◆ 제시 자료 ◆
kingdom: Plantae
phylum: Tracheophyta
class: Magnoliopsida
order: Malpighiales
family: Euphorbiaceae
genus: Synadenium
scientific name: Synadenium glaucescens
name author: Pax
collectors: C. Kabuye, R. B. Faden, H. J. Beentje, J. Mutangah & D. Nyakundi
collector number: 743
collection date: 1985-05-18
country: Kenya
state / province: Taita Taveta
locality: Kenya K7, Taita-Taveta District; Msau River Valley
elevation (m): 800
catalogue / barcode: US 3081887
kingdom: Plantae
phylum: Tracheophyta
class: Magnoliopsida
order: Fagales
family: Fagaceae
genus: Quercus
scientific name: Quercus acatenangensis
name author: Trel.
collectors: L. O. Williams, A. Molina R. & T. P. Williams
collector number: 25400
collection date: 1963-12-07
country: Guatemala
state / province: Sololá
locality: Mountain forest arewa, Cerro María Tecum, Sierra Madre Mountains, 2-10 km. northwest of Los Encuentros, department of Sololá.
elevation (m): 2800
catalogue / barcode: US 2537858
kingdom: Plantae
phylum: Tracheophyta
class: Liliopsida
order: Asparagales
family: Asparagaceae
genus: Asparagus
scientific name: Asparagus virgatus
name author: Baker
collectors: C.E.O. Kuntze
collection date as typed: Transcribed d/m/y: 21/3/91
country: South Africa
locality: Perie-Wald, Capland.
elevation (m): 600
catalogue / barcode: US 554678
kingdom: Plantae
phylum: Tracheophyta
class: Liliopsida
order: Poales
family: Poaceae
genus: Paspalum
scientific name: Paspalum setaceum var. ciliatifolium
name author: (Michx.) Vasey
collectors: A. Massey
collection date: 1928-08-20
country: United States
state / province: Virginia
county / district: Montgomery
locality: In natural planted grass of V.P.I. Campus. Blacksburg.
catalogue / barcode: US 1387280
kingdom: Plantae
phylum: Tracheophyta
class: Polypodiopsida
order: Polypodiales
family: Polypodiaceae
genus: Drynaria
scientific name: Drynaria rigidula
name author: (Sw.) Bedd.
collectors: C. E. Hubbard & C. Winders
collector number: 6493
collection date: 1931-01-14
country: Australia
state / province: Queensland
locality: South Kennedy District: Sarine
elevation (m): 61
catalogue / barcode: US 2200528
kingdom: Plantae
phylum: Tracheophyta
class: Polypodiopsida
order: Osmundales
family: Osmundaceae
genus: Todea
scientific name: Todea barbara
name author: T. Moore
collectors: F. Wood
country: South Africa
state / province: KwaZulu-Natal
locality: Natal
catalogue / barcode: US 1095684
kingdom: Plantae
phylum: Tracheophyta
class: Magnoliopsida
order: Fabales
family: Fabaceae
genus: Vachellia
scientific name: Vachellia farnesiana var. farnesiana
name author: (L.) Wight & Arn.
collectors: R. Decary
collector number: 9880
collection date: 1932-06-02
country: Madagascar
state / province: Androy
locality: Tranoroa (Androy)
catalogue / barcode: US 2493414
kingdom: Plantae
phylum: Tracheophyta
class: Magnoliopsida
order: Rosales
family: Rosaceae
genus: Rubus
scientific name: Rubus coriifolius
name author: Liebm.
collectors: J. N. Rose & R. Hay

◆ 주어진 요청 ◆
위 자료의 모든 줄을 다시 적되 "locality"를 "location"로 변경하고 나머지는 그대로 유지하십시오.

◆ 연습 풀이 ◆
kingdom: Plantae
phylum: Tracheophyta
class: Magnoliopsida
order: Malpighiales
family: Euphorbiaceae
genus: Synadenium
scientific name: Synadenium glaucescens
name author: Pax
collectors: C. Kabuye, R. B. Faden, H. J. Beentje, J. Mutangah & D. Nyakundi
collector number: 743
collection date: 1985-05-18
country: Kenya
state / province: Taita Taveta
location: Kenya K7, Taita-Taveta District; Msau River Valley
elevation (m): 800
catalogue / barcode: US 3081887
kingdom: Plantae
phylum: Tracheophyta
class: Magnoliopsida
order: Fagales
family: Fagaceae
genus: Quercus
scientific name: Quercus acatenangensis
name author: Trel.
collectors: L. O. Williams, A. Molina R. & T. P. Williams
collector number: 25400
collection date: 1963-12-07
country: Guatemala
state / province: Sololá
location: Mountain forest arewa, Cerro María Tecum, Sierra Madre Mountains, 2-10 km. northwest of Los Encuentros, department of Sololá.
elevation (m): 2800
catalogue / barcode: US 2537858
kingdom: Plantae
phylum: Tracheophyta
class: Liliopsida
order: Asparagales
family: Asparagaceae
genus: Asparagus
scientific name: Asparagus virgatus
name author: Baker
collectors: C.E.O. Kuntze
collection date as typed: Transcribed d/m/y: 21/3/91
country: South Africa
location: Perie-Wald, Capland.
elevation (m): 600
catalogue / barcode: US 554678
kingdom: Plantae
phylum: Tracheophyta
class: Liliopsida
order: Poales
family: Poaceae
genus: Paspalum
scientific name: Paspalum setaceum var. ciliatifolium
name author: (Michx.) Vasey
collectors: A. Massey
collection date: 1928-08-20
country: United States
state / province: Virginia
county / district: Montgomery
location: In natural planted grass of V.P.I. Campus. Blacksburg.
catalogue / barcode: US 1387280
kingdom: Plantae
phylum: Tracheophyta
class: Polypodiopsida
order: Polypodiales
family: Polypodiaceae
genus: Drynaria
scientific name: Drynaria rigidula
name author: (Sw.) Bedd.
collectors: C. E. Hubbard & C. Winders
collector number: 6493
collection date: 1931-01-14
country: Australia
state / province: Queensland
location: South Kennedy District: Sarine
elevation (m): 61
catalogue / barcode: US 2200528
kingdom: Plantae
phylum: Tracheophyta
class: Polypodiopsida
order: Osmundales
family: Osmundaceae
genus: Todea
scientific name: Todea barbara
name author: T. Moore
collectors: F. Wood
country: South Africa
state / province: KwaZulu-Natal
location: Natal
catalogue / barcode: US 1095684
kingdom: Plantae
phylum: Tracheophyta
class: Magnoliopsida
order: Fabales
family: Fabaceae
genus: Vachellia
scientific name: Vachellia farnesiana var. farnesiana
name author: (L.) Wight & Arn.
collectors: R. Decary
collector number: 9880
collection date: 1932-06-02
country: Madagascar
state / province: Androy
location: Tranoroa (Androy)
catalogue / barcode: US 2493414
kingdom: Plantae
phylum: Tracheophyta
class: Magnoliopsida
order: Rosales
family: Rosaceae
genus: Rubus
scientific name: Rubus coriifolius
name author: Liebm.
collectors: J. N. Rose & R. Hay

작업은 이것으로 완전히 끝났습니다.